[Stored dataset items]
::::::

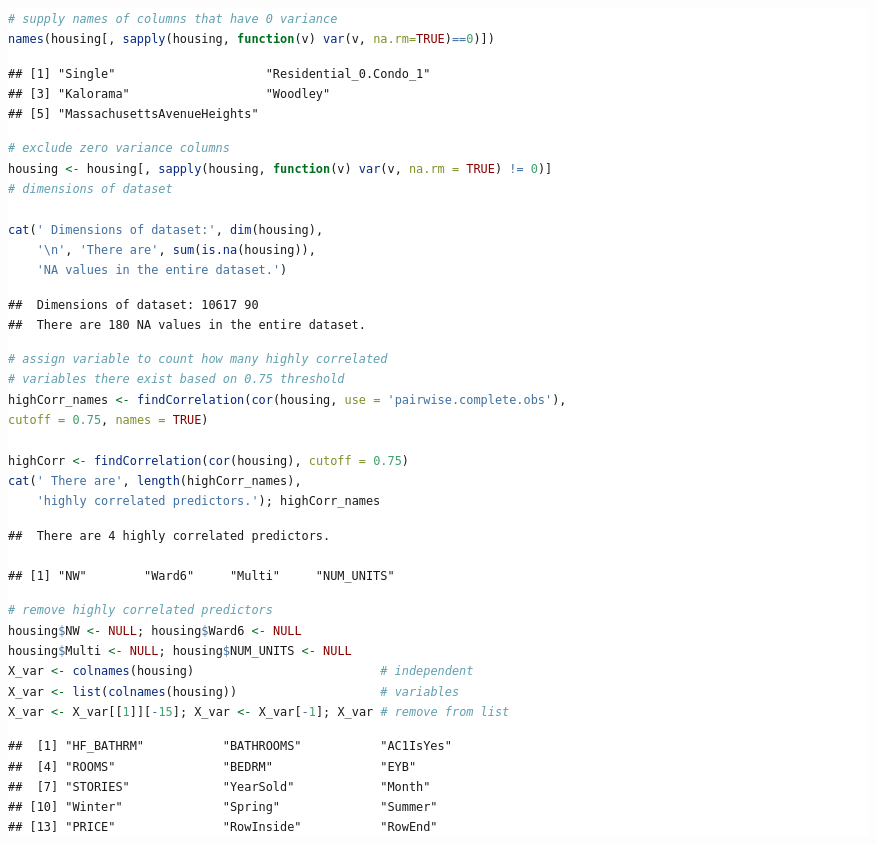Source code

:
 ``` r
# supply names of columns that have 0 variance
names(housing[, sapply(housing, function(v) var(v, na.rm=TRUE)==0)])
```

    ## [1] "Single"                     "Residential_0.Condo_1"     
    ## [3] "Kalorama"                   "Woodley"                   
    ## [5] "MassachusettsAvenueHeights"

``` r
# exclude zero variance columns
housing <- housing[, sapply(housing, function(v) var(v, na.rm = TRUE) != 0)]
# dimensions of dataset

cat(' Dimensions of dataset:', dim(housing),
    '\n', 'There are', sum(is.na(housing)), 
    'NA values in the entire dataset.')
```

    ##  Dimensions of dataset: 10617 90 
    ##  There are 180 NA values in the entire dataset.

``` r
# assign variable to count how many highly correlated
# variables there exist based on 0.75 threshold
highCorr_names <- findCorrelation(cor(housing, use = 'pairwise.complete.obs'),
cutoff = 0.75, names = TRUE)

highCorr <- findCorrelation(cor(housing), cutoff = 0.75)
cat(' There are', length(highCorr_names),
    'highly correlated predictors.'); highCorr_names
```

    ##  There are 4 highly correlated predictors.

    ## [1] "NW"        "Ward6"     "Multi"     "NUM_UNITS"

``` r
# remove highly correlated predictors
housing$NW <- NULL; housing$Ward6 <- NULL
housing$Multi <- NULL; housing$NUM_UNITS <- NULL
X_var <- colnames(housing)                          # independent 
X_var <- list(colnames(housing))                    # variables
X_var <- X_var[[1]][-15]; X_var <- X_var[-1]; X_var # remove from list
```

    ##  [1] "HF_BATHRM"           "BATHROOMS"           "AC1IsYes"           
    ##  [4] "ROOMS"               "BEDRM"               "EYB"                
    ##  [7] "STORIES"             "YearSold"            "Month"              
    ## [10] "Winter"              "Spring"              "Summer"             
    ## [13] "PRICE"               "RowInside"           "RowEnd"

::::::

What lines in the data above contain the word "remove"? Show them all.

- EXPECTED ANSWER -
# remove highly correlated predictors
X_var <- X_var[[1]][-15]; X_var <- X_var[-1]; X_var # remove from list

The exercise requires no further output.